Thousands of people across Hong Kong have sung protest songs and marched to mark the one-year anniversary of a clash with police outside the semi-autonomous Chinese city’s legislature.
Hundreds gathered in the popular Causeway Bay and Mongkok shopping districts and in the Sha Tin shopping centre in the New Territories in the evening. In Causeway Bay, they held signs reading “Heaven will destroy the CCP”, referring to the ruling Chinese Communist Party.
Riot police stood on standby as protesters shouted slogans and sang the protest anthem Glory To Hong Kong.
In Mongkok and Causeway Bay, police raised a blue flag, warning that the gatherings were unlawful and force might be used to disperse the participants.
Groups of protesters were detained and searched in Mongkok, and in Causeway Bay police used pepper spray and arrested several protesters, including pro-democracy legislator Ted Hui.
Earlier, more than 100 people joined a lunchtime protest in a luxury shopping centre in the Admiralty business district.
They held flags reading “Hong Kong independence” and laid out a large banner saying “The people fear not death, why threaten them with it?”
The protesters were commemorating a demonstration last year in which tens of thousands of protesters surrounded the legislative building, delaying the start of debate on an extradition bill that would have allowed criminal suspects to be sent to mainland China for trial.
Police used tear gas and rubber bullets to disperse those protesters in one of the first violent clashes in what would become a months-long push for greater democracy.
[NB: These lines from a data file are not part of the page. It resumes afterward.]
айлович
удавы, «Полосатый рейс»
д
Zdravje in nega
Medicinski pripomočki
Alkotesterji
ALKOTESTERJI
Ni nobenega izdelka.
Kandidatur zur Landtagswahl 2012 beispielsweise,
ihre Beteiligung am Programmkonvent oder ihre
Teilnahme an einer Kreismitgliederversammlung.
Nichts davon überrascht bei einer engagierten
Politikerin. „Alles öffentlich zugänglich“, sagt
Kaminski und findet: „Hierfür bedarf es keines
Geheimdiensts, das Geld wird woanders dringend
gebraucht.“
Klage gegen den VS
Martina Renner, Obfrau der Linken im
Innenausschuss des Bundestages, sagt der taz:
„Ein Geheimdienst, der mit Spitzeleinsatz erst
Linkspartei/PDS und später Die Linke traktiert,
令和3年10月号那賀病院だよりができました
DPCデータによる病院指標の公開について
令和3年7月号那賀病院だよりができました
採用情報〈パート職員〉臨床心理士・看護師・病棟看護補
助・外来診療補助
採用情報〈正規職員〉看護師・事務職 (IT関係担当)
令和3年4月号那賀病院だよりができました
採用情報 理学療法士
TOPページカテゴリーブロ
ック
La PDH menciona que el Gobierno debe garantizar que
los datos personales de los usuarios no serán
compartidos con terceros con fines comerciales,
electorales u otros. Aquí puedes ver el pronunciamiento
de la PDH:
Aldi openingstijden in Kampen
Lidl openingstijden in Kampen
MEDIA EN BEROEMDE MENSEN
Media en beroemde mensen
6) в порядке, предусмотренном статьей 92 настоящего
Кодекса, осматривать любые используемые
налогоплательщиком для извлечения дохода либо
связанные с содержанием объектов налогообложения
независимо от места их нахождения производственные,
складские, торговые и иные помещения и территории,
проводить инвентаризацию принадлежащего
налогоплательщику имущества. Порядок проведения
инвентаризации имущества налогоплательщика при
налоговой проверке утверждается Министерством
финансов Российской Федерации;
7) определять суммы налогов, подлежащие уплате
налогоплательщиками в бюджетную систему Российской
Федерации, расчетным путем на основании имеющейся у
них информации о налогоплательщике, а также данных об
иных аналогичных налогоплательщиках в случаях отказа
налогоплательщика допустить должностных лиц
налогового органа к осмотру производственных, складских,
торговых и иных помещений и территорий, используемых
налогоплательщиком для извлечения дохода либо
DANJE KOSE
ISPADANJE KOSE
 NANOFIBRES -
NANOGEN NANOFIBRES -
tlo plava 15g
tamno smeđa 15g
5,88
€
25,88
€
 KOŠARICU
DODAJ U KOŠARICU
The protest movement quieted down earlier this year as the coronavirus pandemic began, but has picked up steam in recent weeks after China’s ceremonial parliament agreed to enact a new national security law for Hong Kong, a former British colony.
The government says the law is aimed at curbing secessionist and subversive behaviour in the city, as well as preventing foreign intervention in its internal affairs.
Critics say it is an attack on the freedoms promised to Hong Kong when it was handed over to China in 1997.
Hong Kong operates under a “one country, two systems” framework that gives the city rights not found on the mainland, such as freedom of speech and assembly.
Earlier on Friday, more than 100 students formed a human chain in the Kowloon district to protest over the removal of a music teacher for allegedly allowing students to sing protest songs.
On Thursday, three pro-democracy activists and a media tycoon who owns the Apple Daily newspaper, Jimmy Lai, were charged with “inciting others to participate in an unauthorised assembly” over a candlelight vigil last week marking Beijing’s 1989 crackdown on protesters in Tiananmen Square.
Police banned the annual vigil for the first time in three decades, citing public health concerns over the coronavirus pandemic. Thousands of people turned up anyway.
China’s foreign ministry later lashed out at the UK for issuing a regular six-month report on developments in Hong Kong.
“Hong Kong affairs are China’s internal affairs. No foreign organisation or individual has the right to intervene. The British side has no sovereignty, governance, supervision or so-called responsibility over Hong Kong,” spokeswoman Hua Chunying said.
She defended the proposed national security legislation, saying Britain should “face up to reality, respect China’s sovereignty, security and integrity, and stop interfering in Hong Kong affairs in any way”.
“The more external forces intervene in Hong Kong affairs, the more determined China is to advance the national security legislation in Hong Kong,” Ms Hua said.